Norway is planning to end its green energy subsidy scheme by 2021 and aims to increase competition in building power lines to other countries, the government said on Friday.
Norway launched a common renewable energy support scheme with Sweden in 2012, so called "el-certificates", aiming to increase electricity output from such sources as wind, hydropower and biomass by 28.4 terawatt-hours (TWh) per year by 2020.
The increase in subsidised renewable energy in the Nordic countries, however, pushed electricity prices to 15-year lows in 2015, hurting producers, such as Norway's Statkraft or Sweden's Vattenfall.
Norway produced 15 TWh of electricity more than it consumed in 2015, while the total surplus in the four Nordic countries stood at 16 TWh.
"To avoid reduced values of our existing renewable production, the government will not introduce new targets under the green certificate system," the Oil and Energy Ministry said, setting out a white paper on energy policy.
Long-term investments should be decided by the market instead, the centre-right government said in the white paper.
Some representatives of Norway's renewable industry, however, said the decision not to extend subsidies had come too early and the government should have focused instead on measures to boost the demand.

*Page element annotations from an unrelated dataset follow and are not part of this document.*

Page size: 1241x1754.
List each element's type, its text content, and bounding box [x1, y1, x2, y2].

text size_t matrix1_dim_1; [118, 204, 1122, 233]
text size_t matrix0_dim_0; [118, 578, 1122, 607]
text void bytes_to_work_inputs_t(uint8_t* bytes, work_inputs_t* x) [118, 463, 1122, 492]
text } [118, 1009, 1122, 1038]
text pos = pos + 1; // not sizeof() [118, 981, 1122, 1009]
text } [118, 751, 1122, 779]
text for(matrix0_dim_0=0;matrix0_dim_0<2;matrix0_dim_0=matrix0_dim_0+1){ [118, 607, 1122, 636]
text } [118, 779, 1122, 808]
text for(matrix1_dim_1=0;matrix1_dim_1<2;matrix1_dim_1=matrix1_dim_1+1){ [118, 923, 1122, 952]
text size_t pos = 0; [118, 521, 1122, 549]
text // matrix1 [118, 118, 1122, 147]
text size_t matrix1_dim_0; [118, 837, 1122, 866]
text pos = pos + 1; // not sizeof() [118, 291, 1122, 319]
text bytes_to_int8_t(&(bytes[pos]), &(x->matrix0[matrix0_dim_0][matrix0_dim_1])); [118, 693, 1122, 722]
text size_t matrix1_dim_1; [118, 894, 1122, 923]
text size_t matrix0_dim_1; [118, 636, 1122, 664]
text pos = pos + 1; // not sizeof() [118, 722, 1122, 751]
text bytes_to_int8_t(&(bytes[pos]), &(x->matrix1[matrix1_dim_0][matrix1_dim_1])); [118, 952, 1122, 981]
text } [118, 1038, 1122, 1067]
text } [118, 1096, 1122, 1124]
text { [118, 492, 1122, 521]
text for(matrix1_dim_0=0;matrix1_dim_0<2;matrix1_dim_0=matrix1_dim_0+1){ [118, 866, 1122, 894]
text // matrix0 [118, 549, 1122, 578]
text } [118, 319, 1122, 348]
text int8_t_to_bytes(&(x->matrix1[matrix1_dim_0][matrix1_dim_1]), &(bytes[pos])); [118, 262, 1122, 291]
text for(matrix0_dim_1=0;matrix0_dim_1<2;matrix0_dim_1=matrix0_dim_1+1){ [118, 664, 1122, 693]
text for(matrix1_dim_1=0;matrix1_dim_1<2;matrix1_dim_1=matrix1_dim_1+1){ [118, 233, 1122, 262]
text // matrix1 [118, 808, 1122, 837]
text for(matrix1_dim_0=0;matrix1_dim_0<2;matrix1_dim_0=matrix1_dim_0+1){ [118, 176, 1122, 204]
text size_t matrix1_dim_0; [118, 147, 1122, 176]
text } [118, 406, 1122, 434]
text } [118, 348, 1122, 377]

"It's a premature goodbye to the el-certificate system," Andreas Thon Aasheim at Norway's wind power association Norwea said.
Norway, which generates about 95 percent of electricity from hydropower, has lagged its Nordic neighbours Sweden and Denmark in wind power developments, despite its windy coastal areas.
At the end of 2015, there were 25 wind farms in Norway with a total installed capacity of 873 MW and normal annual output of 2.5 TWh compared with total electricity production of 143.4 TWh.
Norway's state owned energy group Statkraft, however, decided in February to build a 1,000 MW wind power capacity by 2020, the biggest onshore wind power complex in Europe, which would boost annual output by some 3.4 TWh.
The government has also confirmed plans in the white paper to allow other companies than state-owned transmission grid operator Statnett to build international power links in the future.
Statnett plans to build two links to Germany and Britain by the end of this decade, increasing export capacity by a total of 2,800 MW, and helping to reduce power surplus at home.
A group of Norway's regional power companies and Vattenfall are also considering plans to build a power link to Britain.